Short task
Rewrite the items below, substituting "camera" for every occurrence of "pose" and leaving everything else unchanged. Omit the pictures from your answer.

──────────

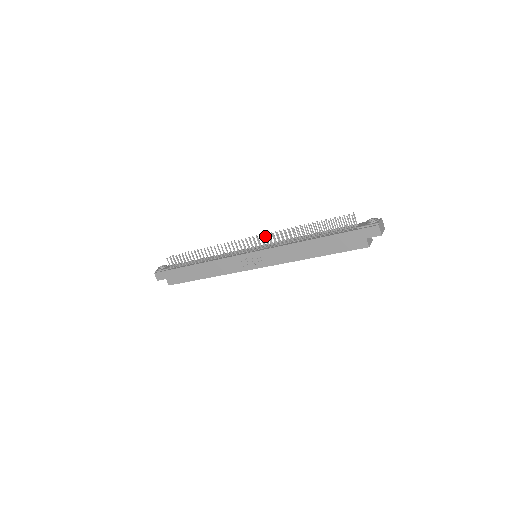
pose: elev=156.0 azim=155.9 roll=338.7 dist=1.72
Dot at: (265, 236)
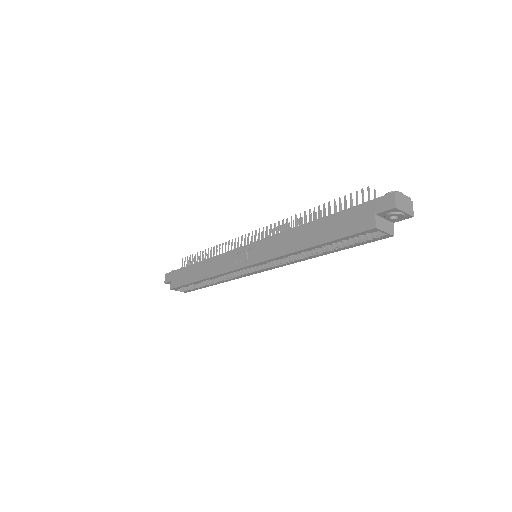
Dot at: (270, 226)
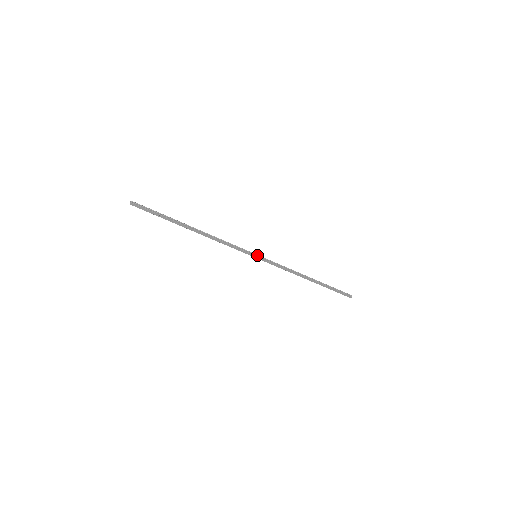
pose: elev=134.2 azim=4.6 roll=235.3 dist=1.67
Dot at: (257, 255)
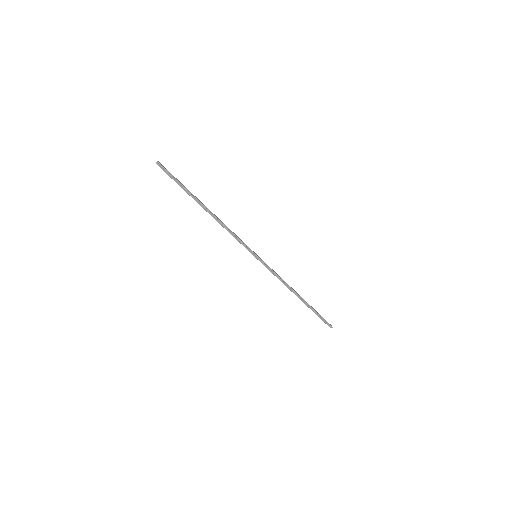
Dot at: (257, 256)
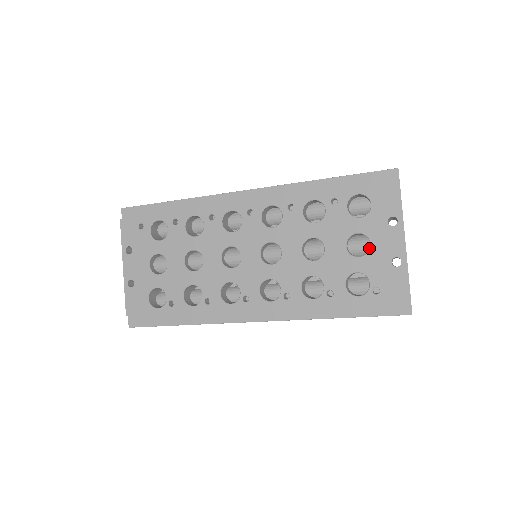
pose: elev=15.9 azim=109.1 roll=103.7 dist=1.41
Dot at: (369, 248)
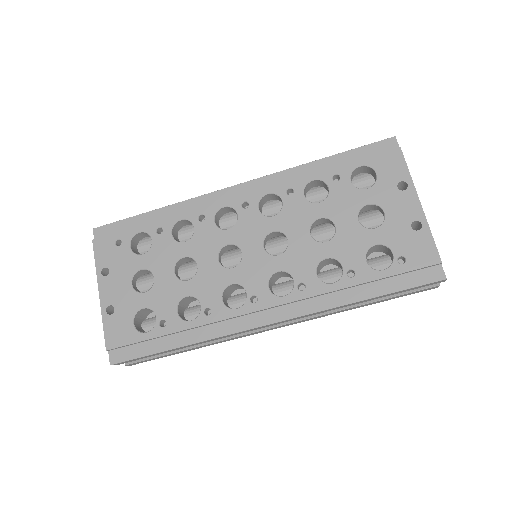
Dot at: occluded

──────────

Result for this exercise
camera: elev=156.0 azim=155.9 roll=338.7 dist=1.72
Dot at: (265, 236)
Dot at: (270, 226)
camera: elev=134.2 azim=4.6 roll=235.3 dist=1.67
Dot at: (257, 255)
Dot at: (257, 256)
camera: elev=15.9 azim=109.1 roll=103.7 dist=1.41
Dot at: (369, 248)
Dot at: occluded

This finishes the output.